▶ **Task directions**
An acceptable answer repeats exactly the line with "jar: present [416,207,441,236]" and each line after it through the end of the entries, and includes nothing else.

─── The data

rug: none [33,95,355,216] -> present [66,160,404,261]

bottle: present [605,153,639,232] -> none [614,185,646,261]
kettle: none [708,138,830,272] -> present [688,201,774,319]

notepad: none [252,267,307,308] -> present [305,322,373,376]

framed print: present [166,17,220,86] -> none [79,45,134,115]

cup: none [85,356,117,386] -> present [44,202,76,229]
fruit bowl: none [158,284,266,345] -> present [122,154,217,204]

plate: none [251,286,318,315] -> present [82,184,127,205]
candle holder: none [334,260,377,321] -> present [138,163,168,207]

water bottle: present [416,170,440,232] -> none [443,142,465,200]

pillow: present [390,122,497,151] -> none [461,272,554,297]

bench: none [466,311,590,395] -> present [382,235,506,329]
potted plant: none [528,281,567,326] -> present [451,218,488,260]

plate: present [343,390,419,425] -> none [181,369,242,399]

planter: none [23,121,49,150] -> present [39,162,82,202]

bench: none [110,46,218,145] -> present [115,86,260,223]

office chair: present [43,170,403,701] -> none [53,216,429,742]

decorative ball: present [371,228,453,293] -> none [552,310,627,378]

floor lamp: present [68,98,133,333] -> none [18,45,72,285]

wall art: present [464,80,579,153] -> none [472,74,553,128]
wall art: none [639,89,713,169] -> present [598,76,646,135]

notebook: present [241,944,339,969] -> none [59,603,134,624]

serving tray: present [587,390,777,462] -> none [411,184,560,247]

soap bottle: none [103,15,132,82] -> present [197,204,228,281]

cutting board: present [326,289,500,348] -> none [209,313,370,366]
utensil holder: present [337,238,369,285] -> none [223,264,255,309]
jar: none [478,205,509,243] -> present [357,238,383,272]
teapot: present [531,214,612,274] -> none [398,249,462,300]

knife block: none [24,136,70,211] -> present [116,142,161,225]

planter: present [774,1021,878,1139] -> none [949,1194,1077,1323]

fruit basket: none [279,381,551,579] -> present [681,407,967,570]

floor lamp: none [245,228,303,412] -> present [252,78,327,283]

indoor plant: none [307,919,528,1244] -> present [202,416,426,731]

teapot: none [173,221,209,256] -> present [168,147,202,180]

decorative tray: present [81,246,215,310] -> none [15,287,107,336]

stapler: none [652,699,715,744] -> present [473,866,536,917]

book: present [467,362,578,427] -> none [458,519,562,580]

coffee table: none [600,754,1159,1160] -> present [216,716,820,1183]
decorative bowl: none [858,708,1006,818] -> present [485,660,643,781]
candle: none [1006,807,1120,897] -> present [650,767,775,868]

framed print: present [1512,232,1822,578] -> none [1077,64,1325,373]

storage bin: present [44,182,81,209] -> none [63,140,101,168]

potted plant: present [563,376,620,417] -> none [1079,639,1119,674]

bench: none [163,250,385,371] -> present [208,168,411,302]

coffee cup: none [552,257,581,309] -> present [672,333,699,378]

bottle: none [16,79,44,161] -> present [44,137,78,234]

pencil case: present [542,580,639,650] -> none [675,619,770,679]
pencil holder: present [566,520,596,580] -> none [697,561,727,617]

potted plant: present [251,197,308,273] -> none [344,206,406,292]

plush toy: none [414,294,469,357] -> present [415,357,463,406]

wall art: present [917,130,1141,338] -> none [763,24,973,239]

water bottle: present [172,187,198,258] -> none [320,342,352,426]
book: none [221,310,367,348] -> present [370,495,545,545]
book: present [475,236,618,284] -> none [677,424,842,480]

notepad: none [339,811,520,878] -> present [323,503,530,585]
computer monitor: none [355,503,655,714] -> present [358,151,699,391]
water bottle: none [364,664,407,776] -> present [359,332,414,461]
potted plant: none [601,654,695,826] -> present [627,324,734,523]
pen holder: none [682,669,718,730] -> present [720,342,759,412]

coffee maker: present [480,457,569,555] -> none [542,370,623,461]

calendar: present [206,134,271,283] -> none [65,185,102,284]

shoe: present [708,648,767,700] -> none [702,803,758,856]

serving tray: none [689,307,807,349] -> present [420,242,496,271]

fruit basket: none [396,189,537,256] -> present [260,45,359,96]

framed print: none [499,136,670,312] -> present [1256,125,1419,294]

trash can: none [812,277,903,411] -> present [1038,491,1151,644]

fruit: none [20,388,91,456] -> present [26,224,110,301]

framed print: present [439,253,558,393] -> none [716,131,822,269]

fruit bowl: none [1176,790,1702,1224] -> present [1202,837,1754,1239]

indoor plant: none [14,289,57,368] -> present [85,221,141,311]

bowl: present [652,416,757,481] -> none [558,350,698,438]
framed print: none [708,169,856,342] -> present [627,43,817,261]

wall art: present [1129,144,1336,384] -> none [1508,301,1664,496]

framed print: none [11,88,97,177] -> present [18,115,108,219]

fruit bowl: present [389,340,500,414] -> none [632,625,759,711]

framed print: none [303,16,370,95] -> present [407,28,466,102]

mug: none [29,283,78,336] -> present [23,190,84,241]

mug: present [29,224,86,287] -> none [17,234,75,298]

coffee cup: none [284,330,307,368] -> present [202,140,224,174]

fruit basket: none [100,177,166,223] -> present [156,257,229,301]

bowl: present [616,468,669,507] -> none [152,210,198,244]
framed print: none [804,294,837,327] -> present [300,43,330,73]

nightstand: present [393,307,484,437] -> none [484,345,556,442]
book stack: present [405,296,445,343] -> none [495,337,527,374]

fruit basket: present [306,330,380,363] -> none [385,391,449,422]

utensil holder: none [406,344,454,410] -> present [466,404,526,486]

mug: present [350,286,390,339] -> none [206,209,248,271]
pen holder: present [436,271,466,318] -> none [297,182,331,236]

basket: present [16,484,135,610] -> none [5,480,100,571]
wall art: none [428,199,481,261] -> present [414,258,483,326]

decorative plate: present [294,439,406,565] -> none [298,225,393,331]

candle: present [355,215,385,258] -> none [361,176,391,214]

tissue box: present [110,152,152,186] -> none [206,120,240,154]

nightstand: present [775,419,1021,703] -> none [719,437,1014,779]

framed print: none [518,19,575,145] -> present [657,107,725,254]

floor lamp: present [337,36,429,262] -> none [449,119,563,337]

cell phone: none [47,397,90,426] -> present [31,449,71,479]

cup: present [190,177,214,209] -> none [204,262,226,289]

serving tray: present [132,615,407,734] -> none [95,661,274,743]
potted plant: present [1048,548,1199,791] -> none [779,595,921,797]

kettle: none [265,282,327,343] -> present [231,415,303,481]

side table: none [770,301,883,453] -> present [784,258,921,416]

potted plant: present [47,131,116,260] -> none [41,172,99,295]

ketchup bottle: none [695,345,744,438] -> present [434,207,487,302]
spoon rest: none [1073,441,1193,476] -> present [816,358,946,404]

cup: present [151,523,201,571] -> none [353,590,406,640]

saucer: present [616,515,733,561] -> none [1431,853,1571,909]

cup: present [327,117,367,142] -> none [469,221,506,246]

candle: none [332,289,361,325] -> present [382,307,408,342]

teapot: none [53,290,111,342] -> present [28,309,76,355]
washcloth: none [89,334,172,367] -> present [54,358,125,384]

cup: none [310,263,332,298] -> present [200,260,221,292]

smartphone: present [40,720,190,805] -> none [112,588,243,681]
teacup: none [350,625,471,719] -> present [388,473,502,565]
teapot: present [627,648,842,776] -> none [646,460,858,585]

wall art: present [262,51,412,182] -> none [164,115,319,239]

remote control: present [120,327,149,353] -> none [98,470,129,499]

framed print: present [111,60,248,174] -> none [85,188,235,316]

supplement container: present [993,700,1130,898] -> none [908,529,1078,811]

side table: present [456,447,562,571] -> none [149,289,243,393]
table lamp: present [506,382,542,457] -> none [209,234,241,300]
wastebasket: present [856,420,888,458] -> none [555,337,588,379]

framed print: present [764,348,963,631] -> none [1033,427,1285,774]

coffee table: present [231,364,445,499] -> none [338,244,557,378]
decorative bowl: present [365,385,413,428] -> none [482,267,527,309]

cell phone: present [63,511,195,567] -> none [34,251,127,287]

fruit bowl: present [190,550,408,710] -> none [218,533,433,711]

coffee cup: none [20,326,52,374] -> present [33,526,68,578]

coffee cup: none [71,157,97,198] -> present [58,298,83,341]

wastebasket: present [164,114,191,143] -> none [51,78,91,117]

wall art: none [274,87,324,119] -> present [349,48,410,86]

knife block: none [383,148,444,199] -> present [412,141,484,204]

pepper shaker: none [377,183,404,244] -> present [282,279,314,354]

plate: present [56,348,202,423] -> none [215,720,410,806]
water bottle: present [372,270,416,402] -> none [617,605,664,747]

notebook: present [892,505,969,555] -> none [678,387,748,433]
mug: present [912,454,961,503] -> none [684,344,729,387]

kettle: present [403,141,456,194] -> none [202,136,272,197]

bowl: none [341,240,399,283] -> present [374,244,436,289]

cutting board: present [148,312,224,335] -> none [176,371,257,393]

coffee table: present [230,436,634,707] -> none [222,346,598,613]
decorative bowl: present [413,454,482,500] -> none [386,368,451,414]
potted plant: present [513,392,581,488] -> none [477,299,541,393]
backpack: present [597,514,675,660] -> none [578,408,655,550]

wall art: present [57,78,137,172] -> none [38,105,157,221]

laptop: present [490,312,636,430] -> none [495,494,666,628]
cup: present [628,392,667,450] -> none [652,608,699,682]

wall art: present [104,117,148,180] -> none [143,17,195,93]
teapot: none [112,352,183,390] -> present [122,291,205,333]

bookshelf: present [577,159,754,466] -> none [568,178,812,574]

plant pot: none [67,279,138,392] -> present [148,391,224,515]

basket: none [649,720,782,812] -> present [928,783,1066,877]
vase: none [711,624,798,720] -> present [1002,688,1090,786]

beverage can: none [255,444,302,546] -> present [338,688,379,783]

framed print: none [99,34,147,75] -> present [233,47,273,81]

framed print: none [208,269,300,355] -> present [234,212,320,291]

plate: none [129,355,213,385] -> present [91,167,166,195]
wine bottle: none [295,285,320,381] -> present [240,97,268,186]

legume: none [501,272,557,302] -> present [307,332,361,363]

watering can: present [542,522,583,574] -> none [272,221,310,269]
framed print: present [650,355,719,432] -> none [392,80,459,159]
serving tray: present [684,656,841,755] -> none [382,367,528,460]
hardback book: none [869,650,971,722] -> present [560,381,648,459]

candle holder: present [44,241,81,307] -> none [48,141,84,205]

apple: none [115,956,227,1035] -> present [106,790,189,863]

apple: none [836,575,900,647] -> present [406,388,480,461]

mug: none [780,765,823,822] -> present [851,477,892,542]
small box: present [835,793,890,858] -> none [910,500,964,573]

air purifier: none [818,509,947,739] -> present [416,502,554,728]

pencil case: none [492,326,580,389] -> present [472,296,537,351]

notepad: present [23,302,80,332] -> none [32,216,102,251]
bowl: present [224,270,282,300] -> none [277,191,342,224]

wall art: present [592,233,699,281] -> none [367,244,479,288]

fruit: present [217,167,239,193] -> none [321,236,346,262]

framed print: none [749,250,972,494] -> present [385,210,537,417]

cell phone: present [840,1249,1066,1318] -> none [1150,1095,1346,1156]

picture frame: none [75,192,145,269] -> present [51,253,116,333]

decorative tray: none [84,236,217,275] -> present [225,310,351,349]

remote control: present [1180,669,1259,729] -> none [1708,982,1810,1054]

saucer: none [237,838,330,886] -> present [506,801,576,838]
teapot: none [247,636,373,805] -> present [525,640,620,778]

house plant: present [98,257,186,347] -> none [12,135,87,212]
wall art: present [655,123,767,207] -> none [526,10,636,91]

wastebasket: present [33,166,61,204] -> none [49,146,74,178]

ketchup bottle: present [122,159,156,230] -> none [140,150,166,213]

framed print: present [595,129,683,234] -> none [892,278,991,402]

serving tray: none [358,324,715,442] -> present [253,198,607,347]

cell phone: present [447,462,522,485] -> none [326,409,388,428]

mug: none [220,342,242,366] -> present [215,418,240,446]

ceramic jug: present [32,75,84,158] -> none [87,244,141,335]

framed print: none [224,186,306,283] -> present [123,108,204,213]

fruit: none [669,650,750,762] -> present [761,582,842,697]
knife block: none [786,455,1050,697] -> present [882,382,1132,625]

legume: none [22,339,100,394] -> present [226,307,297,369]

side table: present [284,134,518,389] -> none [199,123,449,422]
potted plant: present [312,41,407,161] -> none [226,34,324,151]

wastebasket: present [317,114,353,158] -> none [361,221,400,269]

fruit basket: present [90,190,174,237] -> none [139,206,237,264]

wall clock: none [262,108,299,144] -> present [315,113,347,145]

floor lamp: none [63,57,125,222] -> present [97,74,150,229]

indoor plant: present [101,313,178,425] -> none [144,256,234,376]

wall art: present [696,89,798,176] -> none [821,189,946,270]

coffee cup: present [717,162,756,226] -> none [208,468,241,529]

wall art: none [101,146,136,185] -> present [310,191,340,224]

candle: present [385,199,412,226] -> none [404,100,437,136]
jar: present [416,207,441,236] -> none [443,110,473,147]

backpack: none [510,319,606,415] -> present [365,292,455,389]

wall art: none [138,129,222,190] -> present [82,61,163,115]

──────

▶ **Result below**
jar: present [416,207,441,236] -> none [443,110,473,147]

backpack: none [510,319,606,415] -> present [365,292,455,389]

wall art: none [138,129,222,190] -> present [82,61,163,115]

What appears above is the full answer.